Für die Pech GmbH war dies der Anlass sich nach einem neuen Lieferanten umzusehen. Erfreulicherweise fand sich ein europäisches Traditionsunternehmen, die Schüttel KG, das die gleiche Substanz zu einem deutlich geringeren Preis liefern konnte. Allerdings stellte sich im Zuge der Vertragsverhandlungen mit der Schüttel KG heraus, dass die Dagobert AG längst ein Herstellungsverfahren sowie die chemische Substanz in den USA und in Europa zum Patent angemeldet hatte. Unter diesen Umständen war die Pech GmbH nicht berechtigt, die Substanzen von einem anderen Lieferanten als der Dagobert AG zu beziehen.

Die jährliche Ersparnis zwischen den Lieferanten Dagobert AG und Schüttel KG belief sich auf mehrere hunderttausend Euro. Vor diesem Hintergrund war die Pech GmbH nicht bereit, die Sache auf sich beruhen zu lassen. Erfreulicherweise konnte die Pech GmbH belegen, dass Zeichnungen, die der Patentanmeldung der Dagobert AG beigefügt waren, ursprünglich aus dem Hause der Pech GmbH stammten und von Mitarbeitern der Pech GmbH angefertigt wurden. Vor diesem Hintergrund gelang es zwar nach langen außergerichtlichen Verhandlungsrunden mit den Anwälten der Dagobert AG zu erreichen, dass die Pech GmbH als Mitinhaber der inzwischen erteilten Patente aufgenommen wurde, sodass die Pech GmbH die Substanzen von der Schüttel KG beziehen konnte.

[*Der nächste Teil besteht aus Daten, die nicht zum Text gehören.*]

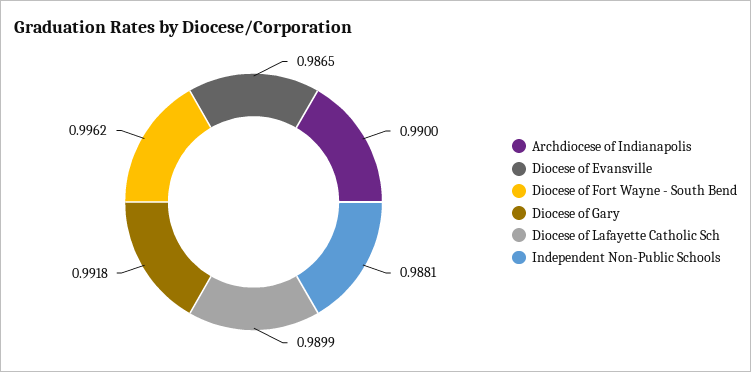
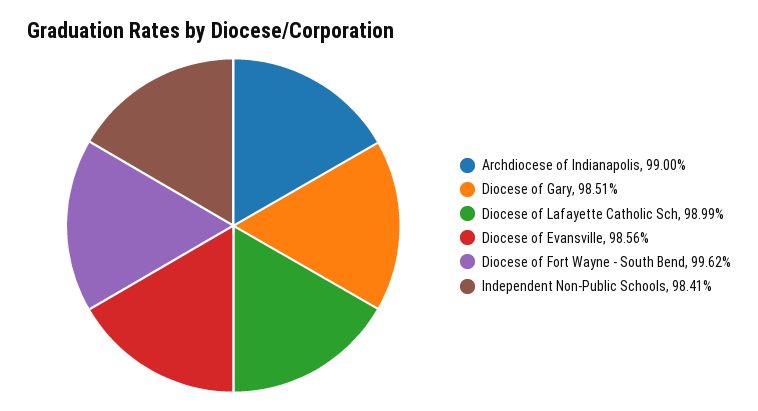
Diocese of Evansville: 0.9865 -> 0.9856
Diocese of Gary: 0.9918 -> 0.9851
Independent Non-Public Schools: 0.9881 -> 0.9841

Allerdings musste die Pech GmbH ihren Marktvorteil einbüßen, da diese nicht verhindern kann, dass ihre Wettbewerber weiter bei der Dagobert AG einkaufen. Ein Rechtsstreit unter US-amerikanischen Recht kam für die Pech GmbH dennoch nicht in Frage.

Hätte die Pech GmbH mit der Dagobert AG eine Geheimhaltungsvereinbarung mit einer angemessenen Vertragsstrafe abgeschlossen, so hätte die Dagobert AG die chemische Substanz vermutlich nicht zum Patent angemeldet. Selbst wenn die Dagobert AG die chemische Substanz trotz einer drohenden Vertragsstrafe zum Patent angemeldet hätte, wäre der entstandene Schaden mit einer Strafzahlung zu kompensieren gewesen. Alternativ lassen sich drohende Strafzahlungen auch stets als Verhandlungsmasse in Streitverhandlungen, beispielsweise zur Übertragung von Patenten, einbringen.